• _The problem_:
Write out every line of text from all the rows below as a numbered list, leaving out blank lines and the pictures.

• _Stored records_:

-=-=-=-=-

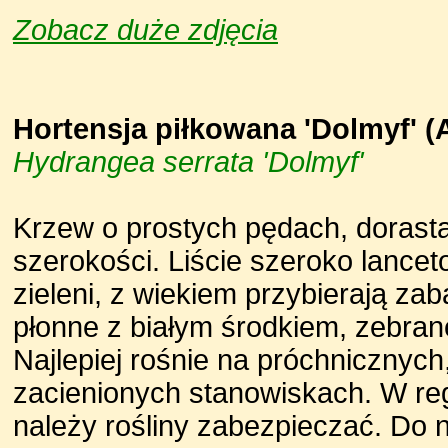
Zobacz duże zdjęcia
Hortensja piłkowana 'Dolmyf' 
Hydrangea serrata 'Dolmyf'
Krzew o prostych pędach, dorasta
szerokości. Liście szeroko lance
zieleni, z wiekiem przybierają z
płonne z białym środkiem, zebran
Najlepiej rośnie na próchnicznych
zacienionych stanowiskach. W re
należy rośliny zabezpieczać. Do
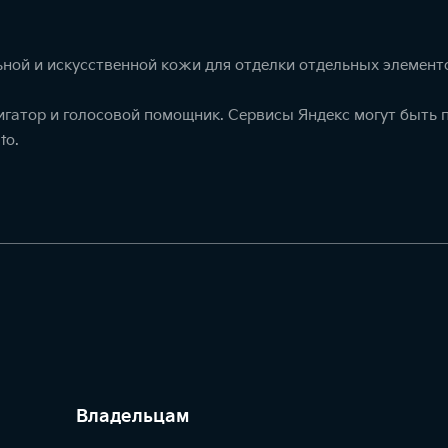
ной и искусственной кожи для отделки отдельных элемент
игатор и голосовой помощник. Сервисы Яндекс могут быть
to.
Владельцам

-=-=-=-=-

• _Solution for this exercise_:
1. Zobacz duże zdjęcia
2. Hortensja piłkowana 'Dolmyf' 
3. Hydrangea serrata 'Dolmyf'
4. Krzew o prostych pędach, dorasta
5. szerokości. Liście szeroko lance
6. zieleni, z wiekiem przybierają z
7. płonne z białym środkiem, zebran
8. Najlepiej rośnie na próchnicznych
9. zacienionych stanowiskach. W re
10. należy rośliny zabezpieczać. Do
11. ной и искусственной кожи для отделки отдельных элемент
12. игатор и голосовой помощник. Сервисы Яндекс могут быть
13. to.
14. Владельцам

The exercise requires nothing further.